ANDRÉ RICARDO NUNES MARTINS -Jornalista, membro da Comissão de Jornalistas pela Igualdade Racial (Cojira-DF)
Nos idos de 1970, numa escola no interior do Brasil, um menino indígena escaldado pelo constante bullying que sofria de coleguinhas não indígenas, ao chegar a uma escola nova, adotou uma estratégia peculiar. Notando que os filhos de imigrantes japoneses eram bem tratados e percebendo que podia se passar por um deles, resolveu, uma vez questionado, esconder sua origem, fornecendo identidade nipônica. E não é que a estratégia funcionou? O episódio é verídico e foi vivido pelo piloto de aeronave e líder indígena Marcos Terena. Ouvi essa história dele mesmo num debate público anos atrás.
Trago esse caso para ilustrar como o racismo castiga mais a umas do que a outras minorias raciais. E isso é percebido até mesmo pelas crianças. O desenvolvimento das relações raciais em uma determinada nação tem a ver com razões históricas e efeitos de políticas públicas. Povos africanos chegaram ao Brasil — do século 16 ao 19 — sob o império do regime de escravidão e do estigma de sub-raça. Este não é combatido quando a escravidão é legalmente extinta. Pelo contrário, ganha novos contornos.
Os povos nativos das Américas sofreram com escravidão, exploração econômica, desapropriação de suas terras e perseguição pura e simples. Uma nova consciência quanto a relações de respeito e cordialidade viriam com as iniciativas do marechal Cândido Mariano Rondon e a criação do Serviço de Proteção aos Índios (SPI), em 1909. Essas duas minorias, povos originários e negros, foram e são alvo de política nefasta chamada genocídio, cujos instrumentos podem ir do assassinato direto a maus-tratos, exploração, disseminação de doenças, descaso e desassistência.

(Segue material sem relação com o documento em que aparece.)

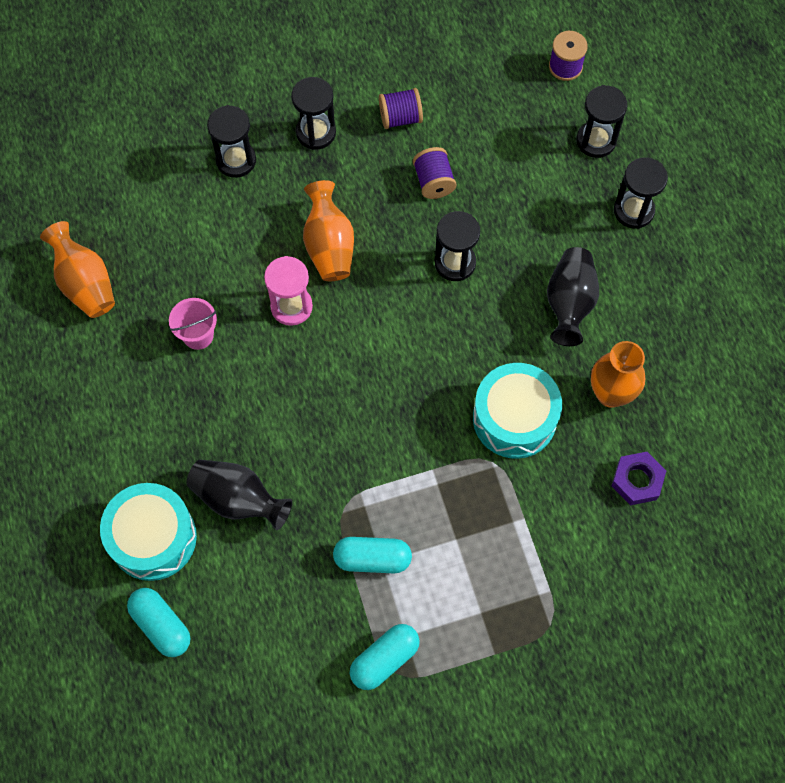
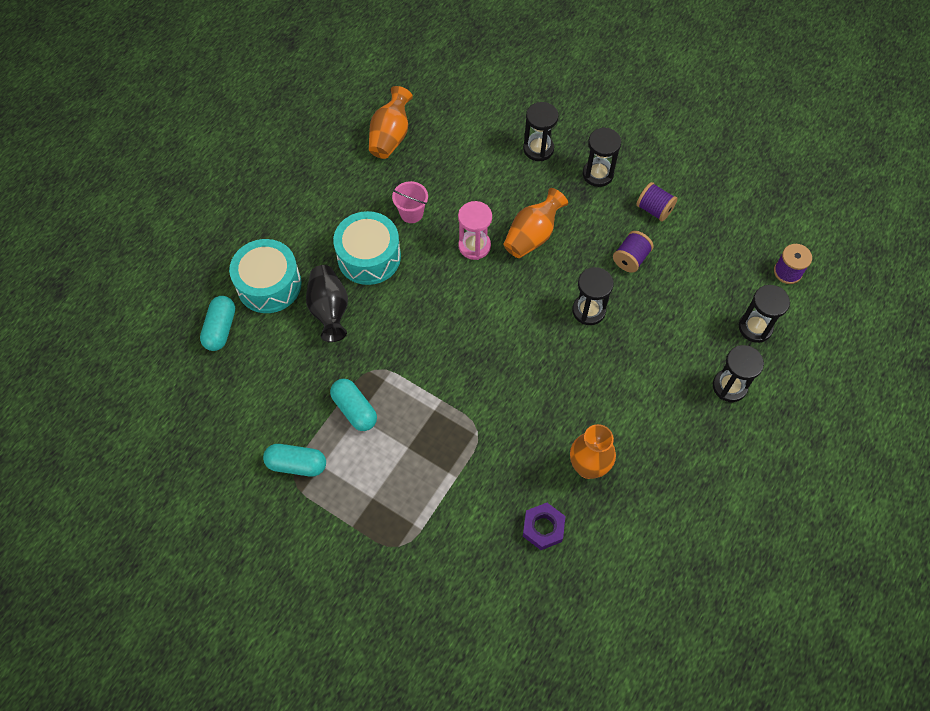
camera: 50 degrees right, 5 degrees down
turquoise drum [473,363,562,459] -> turquoise drum moved to [333,211,401,285]
black vase [547,247,599,346] -> none

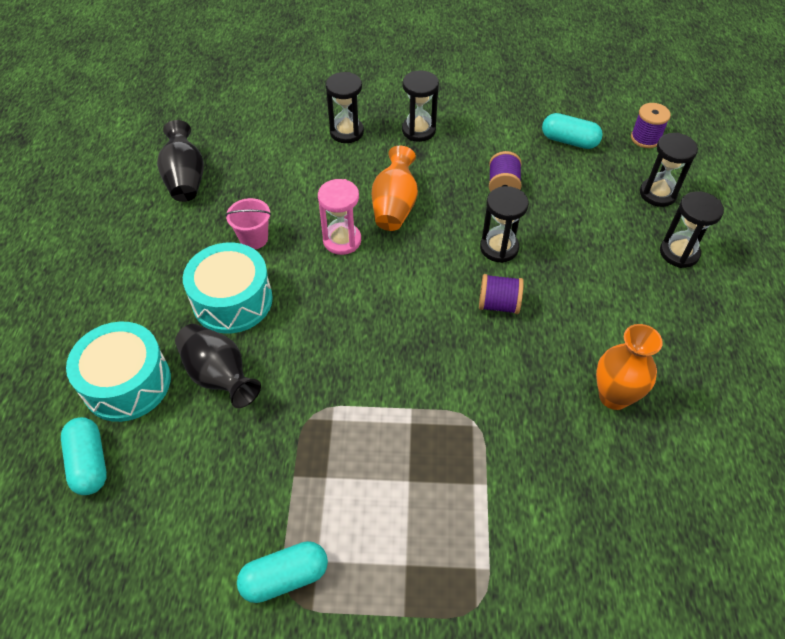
camera: 30 degrees left, 10 degrees down
turquoise capsule [330,379,377,431] -> turquoise capsule moved to [542,113,603,149]
orange vase [369,86,413,159] -> black vase [157,120,204,202]
purple nut [523,503,565,550] -> none
purple spool [636,182,678,222] -> purple spool moved to [479,274,524,314]

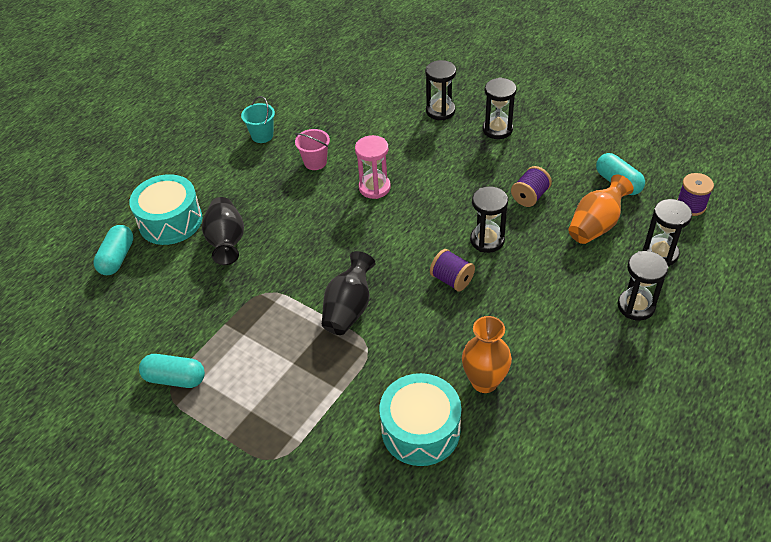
camera: 35 degrees right, 5 degrees down
black vase [157,120,204,202] -> black vase moved to [322,251,376,335]
turquoise drum [183,242,273,333] -> turquoise drum moved to [379,373,461,466]
orange vase [372,146,418,231] -> orange vase moved to [568,174,634,244]
none -> turquoise bucket [241,96,275,143]

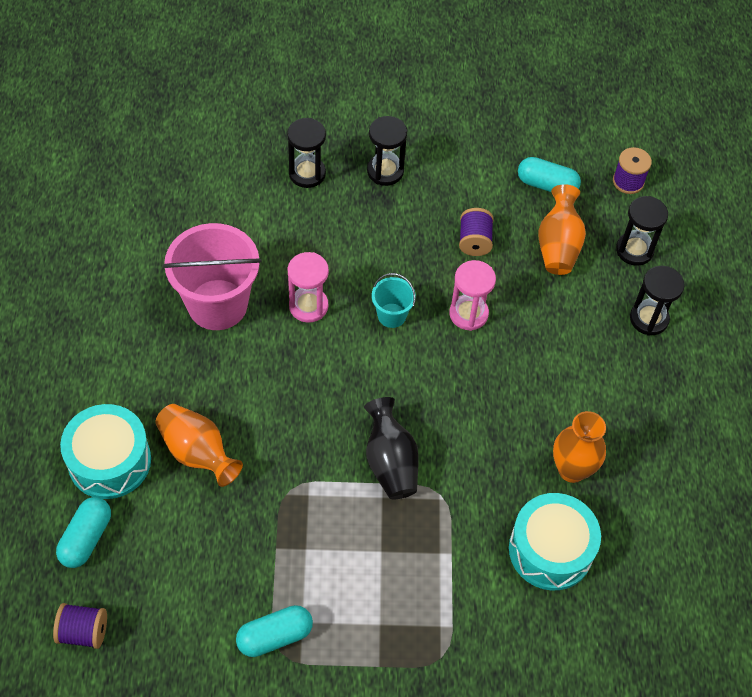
camera: 40 degrees left, 10 degrees up
turquoise capsule [93,225,134,275] -> turquoise capsule turned 45 degrees clockwise [56,497,111,568]
black vase [202,197,244,265] -> orange vase [156,404,243,487]
turquoise bucket [241,96,275,143] -> turquoise bucket moved to [372,273,416,328]
pink bucket [295,129,330,170] -> pink bucket [163,223,262,330], size x2.08
purple spool [430,249,475,291] -> purple spool moved to [53,603,107,649]
black hourglass [470,186,508,253] -> pink hourglass [449,260,496,331]

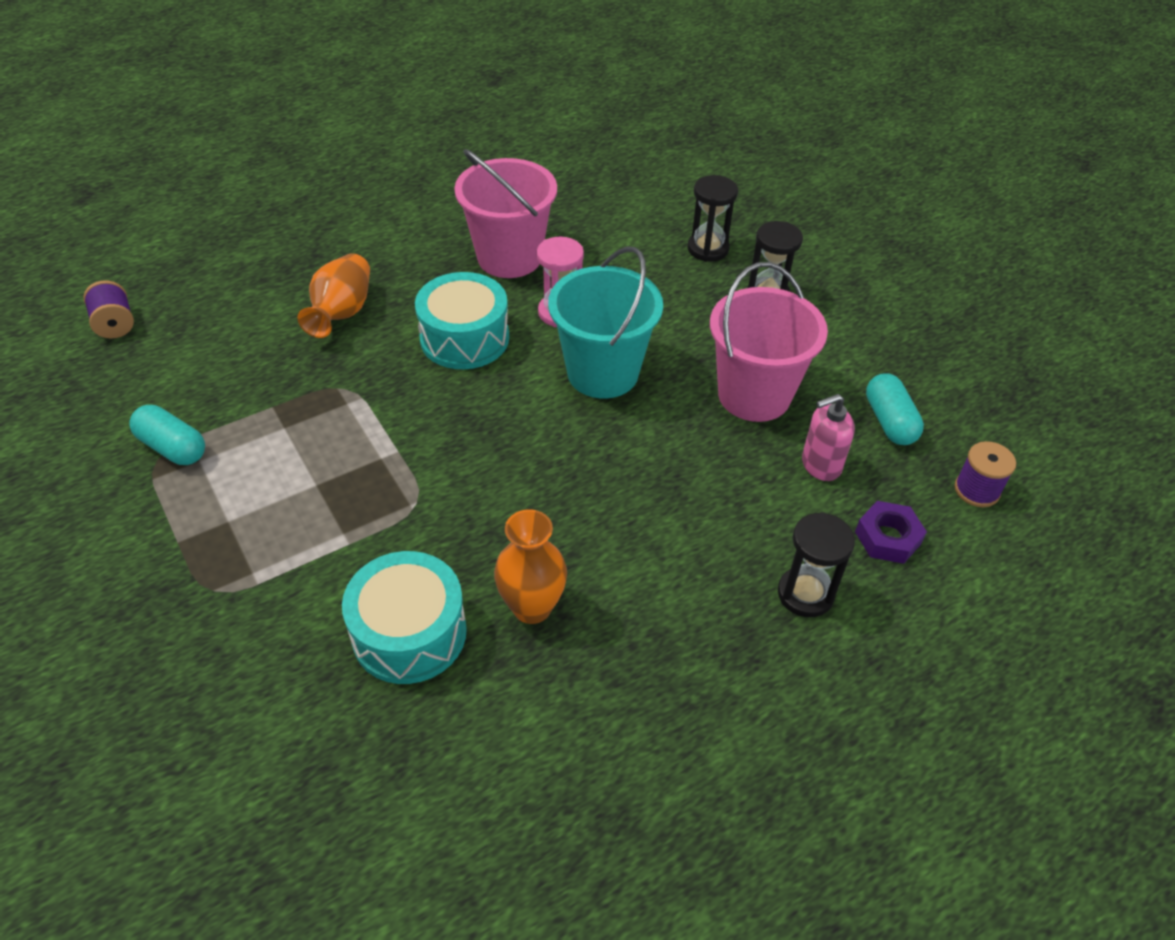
camera: 60 degrees right, 10 degrees down
turquoise capsule [56,497,111,568] -> none
turquoise drum [60,404,151,499] -> turquoise drum moved to [415,272,509,369]
black vase [364,397,419,499] -> none
turquoise bucket [372,273,416,328] -> turquoise bucket [548,246,663,399], size x2.08
pink hourglass [449,260,496,331] -> none
purple spool [459,208,494,256] -> pink bucket [710,262,828,422]
orange vase [538,184,586,275] -> pink soap dispenser [802,394,855,481]
black hourglass [616,196,668,266] -> purple nut [855,501,927,564]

A Constituição de 1988 — a mais avançada e inovadora de nossas cartas magnas — trouxe meios para barrar essa discriminação e de promover políticas de igualdade racial. Há setores das elites que até hoje não engolem medidas protetivas e promotoras dessas minorias. O governo Bolsonaro tem, não apenas na retórica, enveredado por esse caminho. Mas há também crimes perpetrados recorrentemente Brasil afora e responsabilidades a cobrar de inúmeros gestores estaduais e municipais. E como há muitos que se beneficiam dessas práticas, será preciso bem mais do que mudança de governo.
Os imigrantes europeus se beneficiaram, em grande medida, de patrocínio oficial ou de setores da elite para se estabelecerem no Brasil, principalmente entre meados do século 19 e começo do século 20. Eram, em geral, famílias pobres ou empobrecidas, alijadas em processos de mudanças sociais e políticas no Velho Continente. De nossa parte, houve forte interesse eugenista — de “melhorar” o perfil demográfico da população. Isso era dito abertamente no Congresso Nacional e na imprensa [Skidmore, Thomas. Preto no Branco — raça e racionalidade no pensamento brasileiro (1870-1930), Ed. Companhia das Letras, 2012].
A busca era seletiva. O alvo: trabalhadores brancos, a ponto de um chanceler brasileiro, José Manoel de Azevedo Marques, ter instruído nossas representações nos Estados Unidos — embaixada e consulados — a negarem visto de entrada a afro-americanos [Pereira, Amílcar Araújo, O mundo negro; relações raciais e constituição do movimento negro contemporâneo no Brasil. Ed. Pallas, Faperj, 2013]. Em tempos anteriores à conquista dos direitos civis das décadas de 1950 e 60, a comunidade negra norte-americana idealizava o paraíso racial tupiniquim. Houve até mesmo um afro-americano rico, Robert Abbot, que visitou o Brasil em 1923 para conferir a possibilidade de desenvolver um projeto de colonização por aqui. Seu visto foi negado na primeira vez, só o conseguindo com a intervenção do senador Medill McCormick (Pereira, idem). Recordemos que, no século 19, alguns sulistas brancos facilmente migraram para o Brasil. Insatisfeitos com o fim da escravatura por lá vieram gozar as benesses de raça por aqui.
A perpetuação de privilégios relacionados à branquitude e a consequente negação da igualdade racial a povos originários e afro-brasileiros sobrevive hoje por meio da exploração do trabalho análogo à escravidão no meio rural e urbano, no tardio reconhecimento dos direitos trabalhistas dos empregados domésticos, no desrespeito e perseguições policiais sistemáticas nas favelas e nas periferias, na opção preferencial de vítimas por parte dos sistemas policial e jurídico brasileiro, na invasão e exploração de terras indígenas. Nosso dever de casa como nação brasileira está terrivelmente incompleto. Desenvolvimento sustentável pra valer? Só com ajuste de contas com nosso passado/presente.